## Exercise data
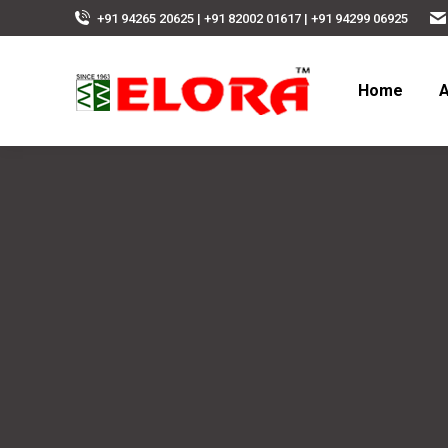
+91 94265 20625 | +91 82002 01617 | +91 94299 06925
Home
A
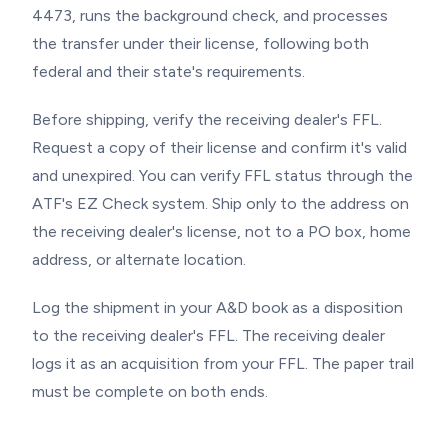
4473, runs the background check, and processes
the transfer under their license, following both
federal and their state's requirements.
Before shipping, verify the receiving dealer's FFL.
Request a copy of their license and confirm it's valid
and unexpired. You can verify FFL status through the
ATF's EZ Check system. Ship only to the address on
the receiving dealer's license, not to a PO box, home
address, or alternate location.
Log the shipment in your A&D book as a disposition
to the receiving dealer's FFL. The receiving dealer
logs it as an acquisition from your FFL. The paper trail
must be complete on both ends.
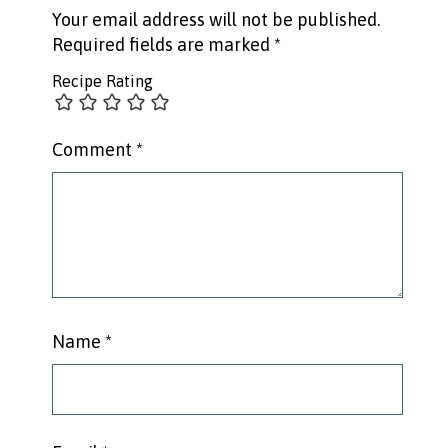
Your email address will not be published.
Required fields are marked
*
Recipe Rating
Comment
*
Name
*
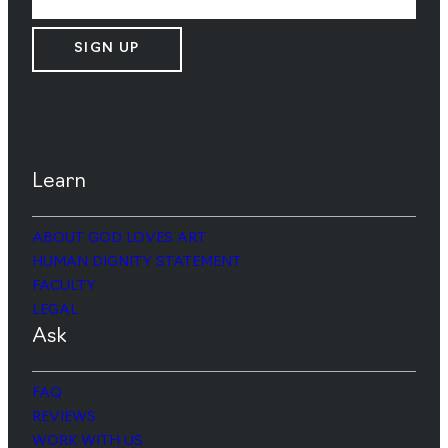
SIGN UP
Learn
ABOUT GOD LOVES ART
HUMAN DIGNITY STATEMENT
FACULTY
LEGAL
Ask
FAQ
REVIEWS
WORK WITH US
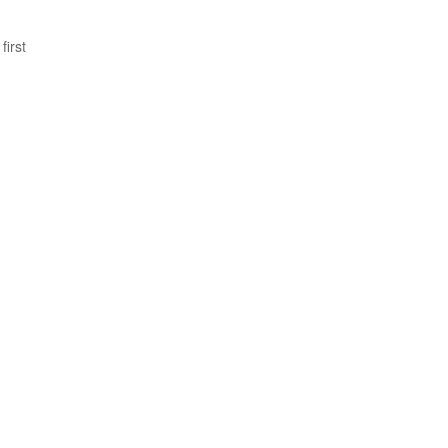
first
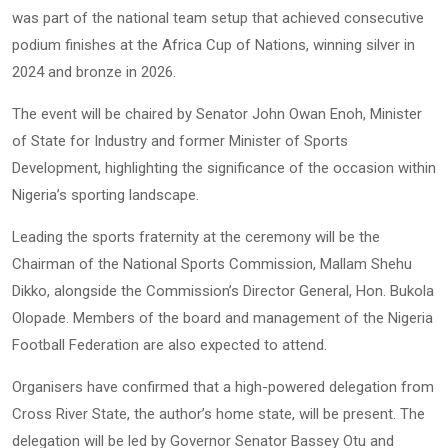
was part of the national team setup that achieved consecutive
podium finishes at the Africa Cup of Nations, winning silver in
2024 and bronze in 2026.
The event will be chaired by Senator John Owan Enoh, Minister
of State for Industry and former Minister of Sports
Development, highlighting the significance of the occasion within
Nigeria’s sporting landscape.
Leading the sports fraternity at the ceremony will be the
Chairman of the National Sports Commission, Mallam Shehu
Dikko, alongside the Commission’s Director General, Hon. Bukola
Olopade. Members of the board and management of the Nigeria
Football Federation are also expected to attend.
Organisers have confirmed that a high-powered delegation from
Cross River State, the author’s home state, will be present. The
delegation will be led by Governor Senator Bassey Otu and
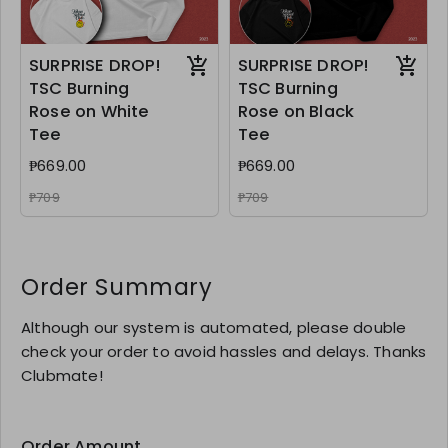
SURPRISE DROP!
SURPRISE DROP!
TSC Burning
TSC Burning
Rose on White
Rose on Black
Tee
Tee
₱669.00
₱669.00
₱709
₱709
Order Summary
Although our system is automated, please double
check your order to avoid hassles and delays. Thanks
Clubmate!
Order Amount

## Task details
Show every line of the listing that includes the word "from".

## Result of this task
logs it as an acquisition from your FFL. The paper trail
Organisers have confirmed that a high-powered delegation from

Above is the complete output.